Records for this task:
----

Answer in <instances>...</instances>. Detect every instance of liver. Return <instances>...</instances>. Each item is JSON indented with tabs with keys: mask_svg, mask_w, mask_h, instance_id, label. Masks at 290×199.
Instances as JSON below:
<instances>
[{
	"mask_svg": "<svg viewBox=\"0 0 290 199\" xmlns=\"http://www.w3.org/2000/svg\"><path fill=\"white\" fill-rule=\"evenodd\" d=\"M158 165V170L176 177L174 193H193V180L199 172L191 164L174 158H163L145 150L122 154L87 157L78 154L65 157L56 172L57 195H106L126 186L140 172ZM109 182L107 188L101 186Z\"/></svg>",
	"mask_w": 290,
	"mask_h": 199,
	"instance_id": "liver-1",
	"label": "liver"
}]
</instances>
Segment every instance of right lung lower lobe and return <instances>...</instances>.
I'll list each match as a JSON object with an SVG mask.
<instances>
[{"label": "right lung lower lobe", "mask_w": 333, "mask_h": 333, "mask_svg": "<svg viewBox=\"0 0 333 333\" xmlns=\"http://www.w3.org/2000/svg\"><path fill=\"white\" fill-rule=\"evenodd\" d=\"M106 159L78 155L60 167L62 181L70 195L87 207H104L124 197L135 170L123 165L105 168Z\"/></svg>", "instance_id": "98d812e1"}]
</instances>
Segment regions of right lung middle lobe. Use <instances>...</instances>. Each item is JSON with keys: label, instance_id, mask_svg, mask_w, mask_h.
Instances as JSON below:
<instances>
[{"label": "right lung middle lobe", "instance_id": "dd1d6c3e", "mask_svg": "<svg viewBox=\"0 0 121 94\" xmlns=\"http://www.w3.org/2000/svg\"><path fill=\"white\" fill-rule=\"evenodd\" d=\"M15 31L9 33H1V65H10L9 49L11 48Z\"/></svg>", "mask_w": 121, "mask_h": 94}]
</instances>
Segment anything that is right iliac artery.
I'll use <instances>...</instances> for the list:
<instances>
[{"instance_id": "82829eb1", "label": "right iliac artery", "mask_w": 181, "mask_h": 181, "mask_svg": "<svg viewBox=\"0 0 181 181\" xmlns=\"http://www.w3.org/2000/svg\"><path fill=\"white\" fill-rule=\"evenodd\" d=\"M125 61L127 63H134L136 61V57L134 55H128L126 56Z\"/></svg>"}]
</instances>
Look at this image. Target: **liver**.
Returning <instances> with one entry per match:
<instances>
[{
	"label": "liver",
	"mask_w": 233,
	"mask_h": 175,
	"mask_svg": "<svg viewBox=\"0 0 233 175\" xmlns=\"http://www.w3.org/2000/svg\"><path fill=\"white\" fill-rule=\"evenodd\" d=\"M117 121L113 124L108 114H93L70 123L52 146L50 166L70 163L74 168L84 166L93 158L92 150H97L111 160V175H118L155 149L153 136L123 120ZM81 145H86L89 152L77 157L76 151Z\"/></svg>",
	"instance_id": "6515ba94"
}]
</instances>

----

Work to complete: Copy out, in full, every line of the data above that contains the string "iliac".

Response to this exercise:
Segment anything that is right iliac artery.
[{"instance_id": "82829eb1", "label": "right iliac artery", "mask_w": 181, "mask_h": 181, "mask_svg": "<svg viewBox=\"0 0 181 181\" xmlns=\"http://www.w3.org/2000/svg\"><path fill=\"white\" fill-rule=\"evenodd\" d=\"M125 61L127 63H134L136 61V57L134 55H128L126 56Z\"/></svg>"}]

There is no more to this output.